Contrary to popular belief, the streets of Manhattan’s Upper East Side are not paved with gold. And the 1199 members who work at Lenox Hill Neighborhood House (LHNH) know that very well.
“Our 1199 colleagues are the bedrock of our 126-year-old settlement house—they deliver the finest programs and services to 15,000 New Yorkers in need,” says LHNH Chief Operating Officer Mark Andermanis. “They care for and assist homeless women, thousands of older adults, recent immigrants, people living with disabilities, and more.
They make 4,000,000 fabulous farm-to-table meals each year for low-income New Yorkers. They have always, always been essential, and they have proven time and time again that they are heroes.”
Originally founded as an early childhood education center, today’s LHNH serves clients who are among the most vulnerable to COVID-19 and sensitive to service disruptions.
Bearing this in mind, staff and administration at the community based organization (CBO) leapt into action, making plans to preserve continuity of services and ensure that staff could continue serving Manhattan residents who were already deeply affected by COVID-19.

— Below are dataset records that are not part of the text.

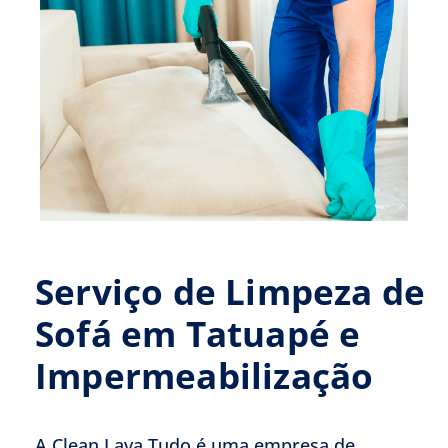
Serviço de Limpeza de
Sofá em Tatuapé e
Impermeabilização
A Clean Lava Tudo é uma empresa de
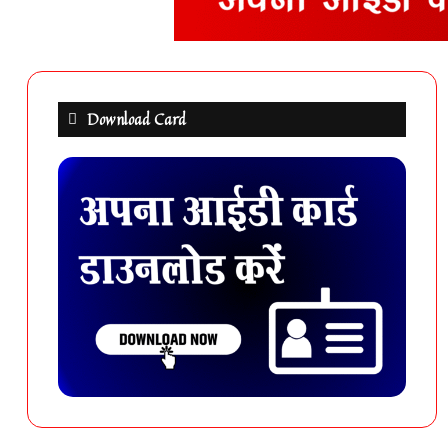
Download Card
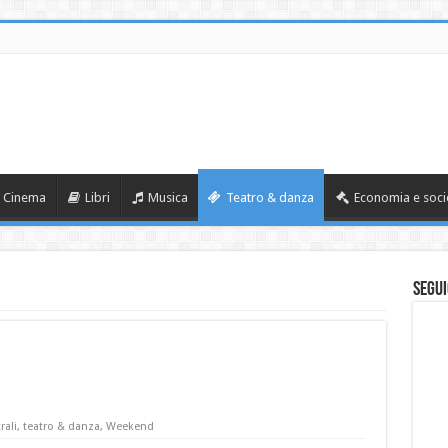
Cinema
Libri
Musica
Teatro & danza
Economia e soci
Segui
rali
,
teatro & danza
,
Weekend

LHNH administration was also mindful that workers would need support and services; many of them live in affected areas and come from communities with high infection and mortality rates. In order to keep workers safe and contain the impact of the pandemic, LHNH put into place a broad-ranging package of supports for caregivers: preserving jobs, health care and benefits for all workers; increasing the minimum salary to $40,000; paying for private cars to and from work so workers could avoid public transportation; payout of unused and accrued vacation; adjusting sick time rules so staff didn’t have to use discretionary sick time; providing laptops for all to support work at home; giving an advance of two weeks’ pay at the outset of the pandemic; ensuring that PPE was always replenished on a regular basis; offering a host of staff wellness activities; and more.
Geriatric Care Manager Phillip Goldman says one of the toughest parts of the pandemic was missing co-workers on whom he had relied as a tight-knit and supportive group. “March, April, and May were really stressful and really tragic. We knew older adults were more vulnerable. I expected to lose people, and I did,” says Goldman. “Being isolated made it harder.”
But an empathetic management eased the burden, says Goldman: “I’m grateful that my supervisor encouraged us to take the time we needed to heal and not do work that was painful or triggering.”
Annette Lyons, an LHNH housing specialist who works with homeless women, praised the administration’s emphasis on communication and commitment over the course of the pandemic.
“Every Friday, the executive directors would send out an email, keeping us updated on their plans and making sure we’d know what’s going on,” says Lyons, an 1199 delegate who has worked at LHNH for 25 years. “They really stepped up and did a good job.”